[Extracted page text data]:
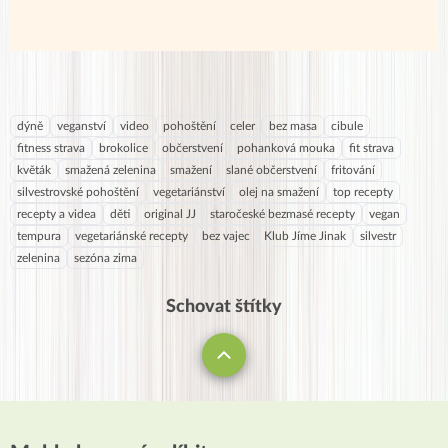
dýně
veganství
video
pohoštění
celer
bez masa
cibule
fitness strava
brokolice
občerstvení
pohanková mouka
fit strava
květák
smažená zelenina
smažení
slané občerstvení
fritování
silvestrovské pohoštění
vegetariánství
olej na smažení
top recepty
recepty a videa
děti
original JJ
staročeské bezmasé recepty
vegan
tempura
vegetariánské recepty
bez vajec
Klub Jíme Jinak
silvestr
zelenina
sezóna zima
Schovat štítky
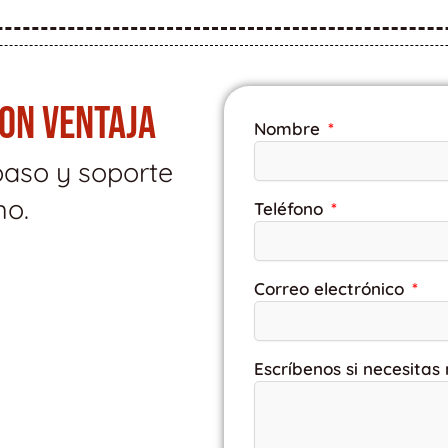
CON VENTAJA
Nombre
paso y soporte
mo.
Teléfono
Correo electrónico
Escríbenos si necesitas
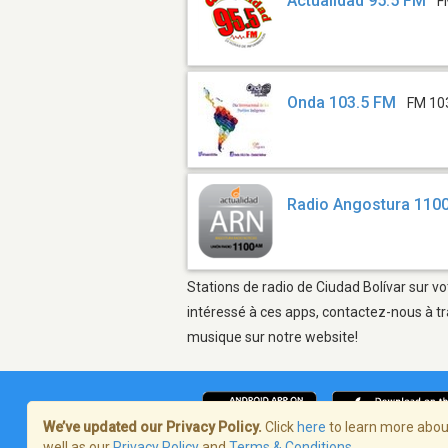
Actualidad 95.5 FM
F
Onda 103.5 FM
FM 10
Radio Angostura 110
Stations de radio de Ciudad Bolívar sur vo
intéressé à ces apps, contactez-nous à tr
musique sur notre website!
We’ve updated our Privacy Policy.
Click
here
to learn more about
well as our
Privacy Policy
and
Terms & Conditions
.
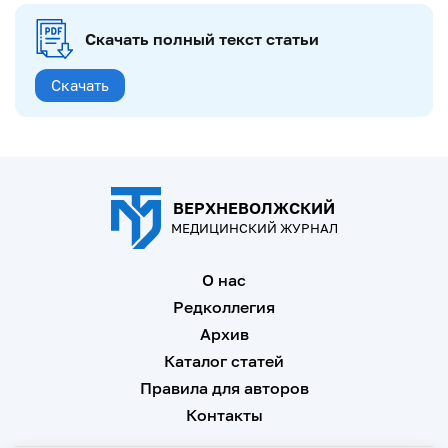
Скачать полный текст статьи
Скачать
ВЕРХНЕВОЛЖСКИЙ
МЕДИЦИНСКИЙ ЖУРНАЛ
О нас
Редколлегия
Архив
Каталог статей
Правила для авторов
Контакты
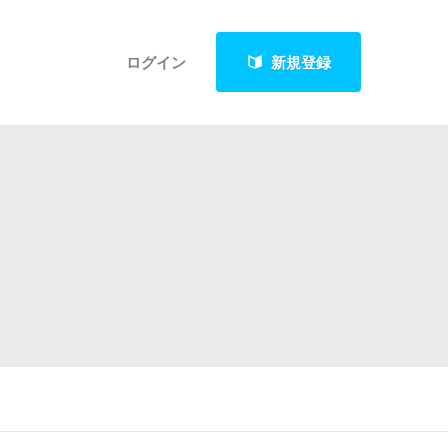
ログイン
新規登録
クト
最新進捗報告から探す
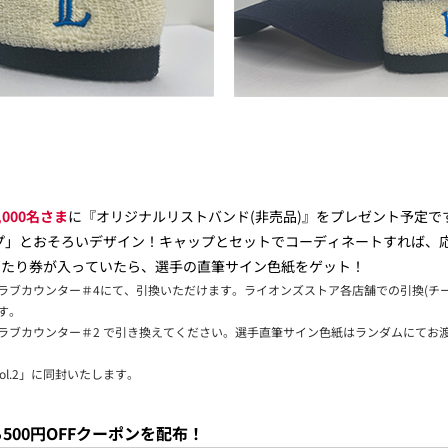
,000名さま
に『オリジナルリストバンド(非売品)』をプレゼント予定で
プ」とおそろいデザイン！キャップとセットでコーディネートすれば、
当たり券が入っていたら、選手の直筆サイン色紙をゲット！
ラブカウンター＃4にて、引換いただけます。ライオンズストア各店舗での引換(チ
す。
ラブカウンター＃2 で引き換えてください。選手直筆サイン色紙はランダムにてお
vol.2」に同封いたします。
500円OFFクーポンを配布！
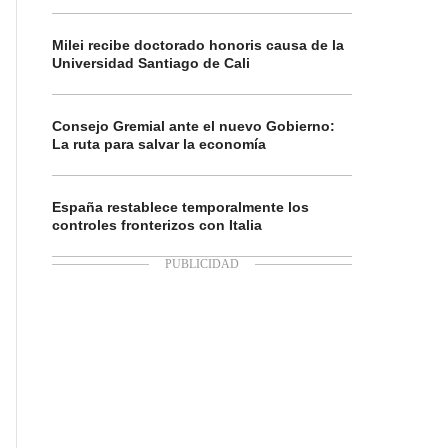
Milei recibe doctorado honoris causa de la
Universidad Santiago de Cali
Consejo Gremial ante el nuevo Gobierno:
La ruta para salvar la economía
España restablece temporalmente los
controles fronterizos con Italia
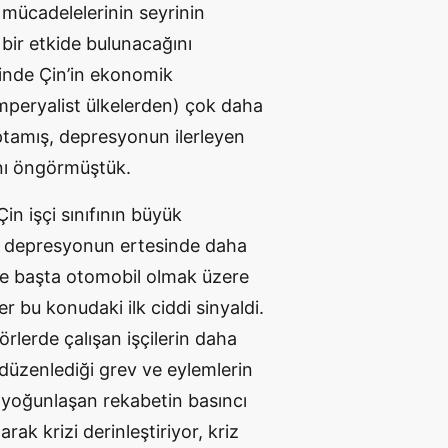
f mücadelelerinin seyrinin
bir etkide bulunacağını
inde Çin’in ekonomik
mperyalist ülkelerden) çok daha
ptamış, depresyonun ilerleyen
nı öngörmüştük.
n işçi sınıfının büyük
n depresyonun ertesinde daha
de başta otomobil olmak üzere
r bu konudaki ilk ciddi sinyaldi.
örlerde çalışan işçilerin daha
e düzenlediği grev ve eylemlerin
de yoğunlaşan rekabetin basıncı
ak krizi derinleştiriyor, kriz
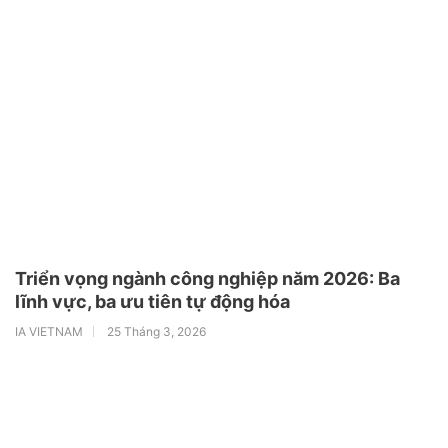
Triển vọng ngành công nghiệp năm 2026: Ba
lĩnh vực, ba ưu tiên tự động hóa
IA VIETNAM
25 Tháng 3, 2026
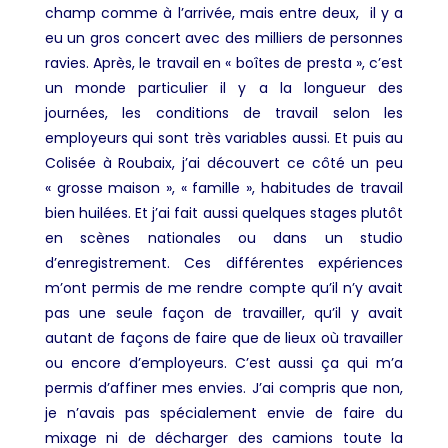
champ comme à l’arrivée, mais entre deux, il y a
eu un gros concert avec des milliers de personnes
ravies. Après, le travail en « boîtes de presta », c’est
un monde particulier il y a la longueur des
journées, les conditions de travail selon les
employeurs qui sont très variables aussi. Et puis au
Colisée à Roubaix, j’ai découvert ce côté un peu
« grosse maison », « famille », habitudes de travail
bien huilées. Et j’ai fait aussi quelques stages plutôt
en scènes nationales ou dans un studio
d’enregistrement. Ces différentes expériences
m’ont permis de me rendre compte qu’il n’y avait
pas une seule façon de travailler, qu’il y avait
autant de façons de faire que de lieux où travailler
ou encore d’employeurs. C’est aussi ça qui m’a
permis d’affiner mes envies. J’ai compris que non,
je n’avais pas spécialement envie de faire du
mixage ni de décharger des camions toute la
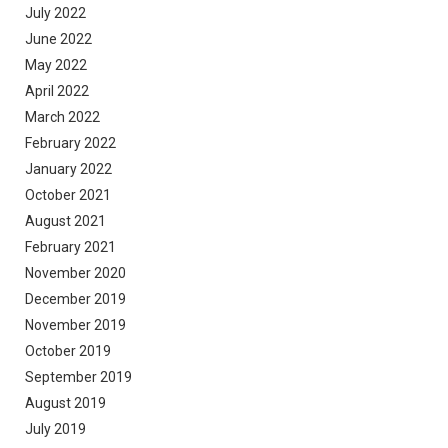
July 2022
June 2022
May 2022
April 2022
March 2022
February 2022
January 2022
October 2021
August 2021
February 2021
November 2020
December 2019
November 2019
October 2019
September 2019
August 2019
July 2019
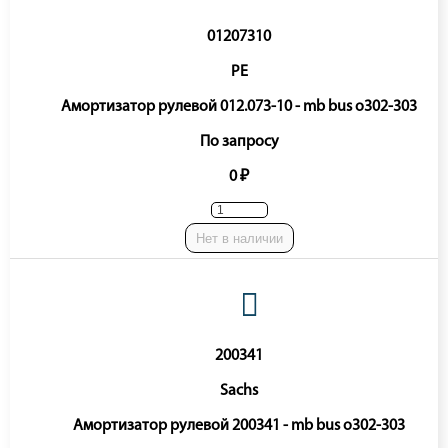
01207310
PE
Амортизатор рулевой 012.073-10 - mb bus o302-303
По запросу
0 ₽
Нет в наличии
200341
Sachs
Амортизатор рулевой 200341 - mb bus o302-303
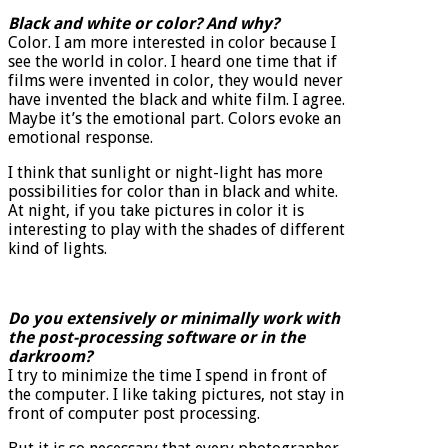
Black and white or color? And why?
Color. I am more interested in color because I
see the world in color. I heard one time that if
films were invented in color, they would never
have invented the black and white film. I agree.
Maybe it’s the emotional part. Colors evoke an
emotional response.
I think that sunlight or night-light has more
possibilities for color than in black and white.
At night, if you take pictures in color it is
interesting to play with the shades of different
kind of lights.
Do you extensively or minimally work with
the post-processing software or in the
darkroom?
I try to minimize the time I spend in front of
the computer. I like taking pictures, not stay in
front of computer post processing.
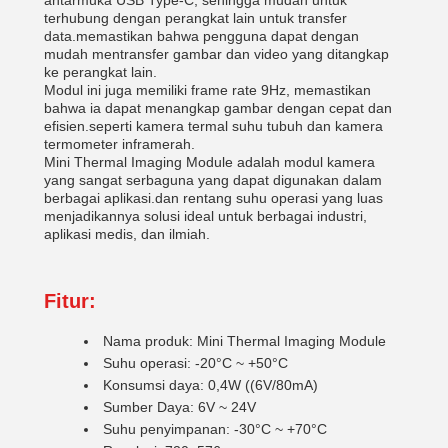
antarmuka USB Type-C, sehingga mudah untuk
terhubung dengan perangkat lain untuk transfer
data.memastikan bahwa pengguna dapat dengan
mudah mentransfer gambar dan video yang ditangkap
ke perangkat lain.
Modul ini juga memiliki frame rate 9Hz, memastikan
bahwa ia dapat menangkap gambar dengan cepat dan
efisien.seperti kamera termal suhu tubuh dan kamera
termometer inframerah.
Mini Thermal Imaging Module adalah modul kamera
yang sangat serbaguna yang dapat digunakan dalam
berbagai aplikasi.dan rentang suhu operasi yang luas
menjadikannya solusi ideal untuk berbagai industri,
aplikasi medis, dan ilmiah.
Fitur:
Nama produk: Mini Thermal Imaging Module
Suhu operasi: -20°C ~ +50°C
Konsumsi daya: 0,4W ((6V/80mA)
Sumber Daya: 6V ~ 24V
Suhu penyimpanan: -30°C ~ +70°C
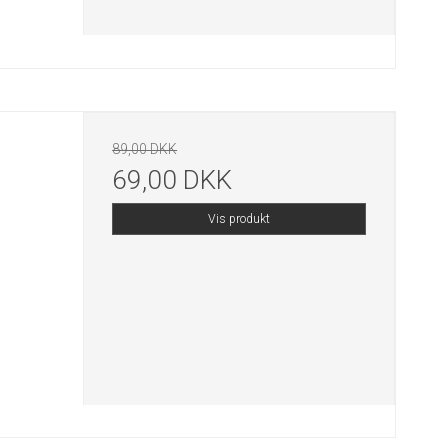
89,00 DKK
69,00 DKK
Vis produkt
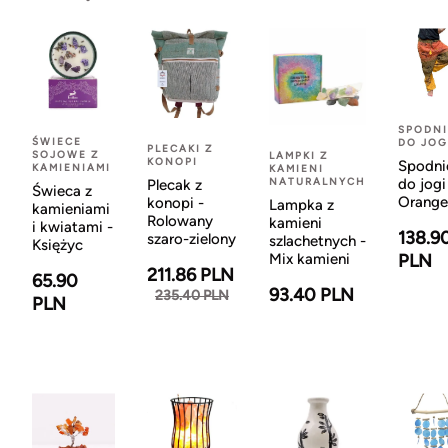
SPODNI
ŚWIECE
DO JOG
PLECAKI Z
SOJOWE Z
LAMPKI Z
KONOPI
Spodni
KAMIENIAMI
KAMIENI
NATURALNYCH
do jogi
Plecak z
Świeca z
Orange
konopi -
Lampka z
kamieniami
Rolowany
kamieni
i kwiatami -
138.9
szaro-zielony
szlachetnych -
Księżyc
Mix kamieni
PLN
211.86 PLN
65.90
93.40 PLN
235.40 PLN
PLN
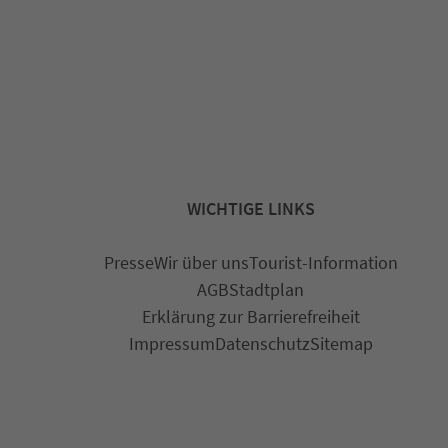
WICHTIGE LINKS
Presse
Wir über uns
Tourist-Information
AGB
Stadtplan
Erklärung zur Barrierefreiheit
Impressum
Datenschutz
Sitemap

[WHAT THE TASK ASKS]: Please return, exactly as written, the lines from the first line of the records above through the line containing "mperyalist ülkelerden) çok daha", both included, leaving out any pictures.

[TASK OUTPUT]:
dýně
veganství
video
pohoštění
celer
bez masa
cibule
fitness strava
brokolice
občerstvení
pohanková mouka
fit strava
květák
smažená zelenina
smažení
slané občerstvení
fritování
silvestrovské pohoštění
vegetariánství
olej na smažení
top recepty
recepty a videa
děti
original JJ
staročeské bezmasé recepty
vegan
tempura
vegetariánské recepty
bez vajec
Klub Jíme Jinak
silvestr
zelenina
sezóna zima
Schovat štítky
CON VENTAJA
Nombre
paso y soporte
mo.
Teléfono
Correo electrónico
Escríbenos si necesitas
Actualidad 95.5 FM
F
Onda 103.5 FM
FM 10
Radio Angostura 110
Stations de radio de Ciudad Bolívar sur vo
intéressé à ces apps, contactez-nous à tr
musique sur notre website!
We’ve updated our Privacy Policy.
Click
here
to learn more about
well as our
Privacy Policy
and
Terms & Conditions
.
Скачать полный текст статьи
Скачать
ВЕРХНЕВОЛЖСКИЙ
МЕДИЦИНСКИЙ ЖУРНАЛ
О нас
Редколлегия
Архив
Каталог статей
Правила для авторов
Контакты
ログイン
新規登録
クト
最新進捗報告から探す
,000名さま
に『オリジナルリストバンド(非売品)』をプレゼント予定で
プ」とおそろいデザイン！キャップとセットでコーディネートすれば、
当たり券が入っていたら、選手の直筆サイン色紙をゲット！
ラブカウンター＃4にて、引換いただけます。ライオンズストア各店舗での引換(チ
す。
ラブカウンター＃2 で引き換えてください。選手直筆サイン色紙はランダムにてお
vol.2」に同封いたします。
500円OFFクーポンを配布！
Milei recibe doctorado honoris causa de la
Universidad Santiago de Cali
Consejo Gremial ante el nuevo Gobierno:
La ruta para salvar la economía
España restablece temporalmente los
controles fronterizos con Italia
f mücadelelerinin seyrinin
bir etkide bulunacağını
inde Çin’in ekonomik
mperyalist ülkelerden) çok daha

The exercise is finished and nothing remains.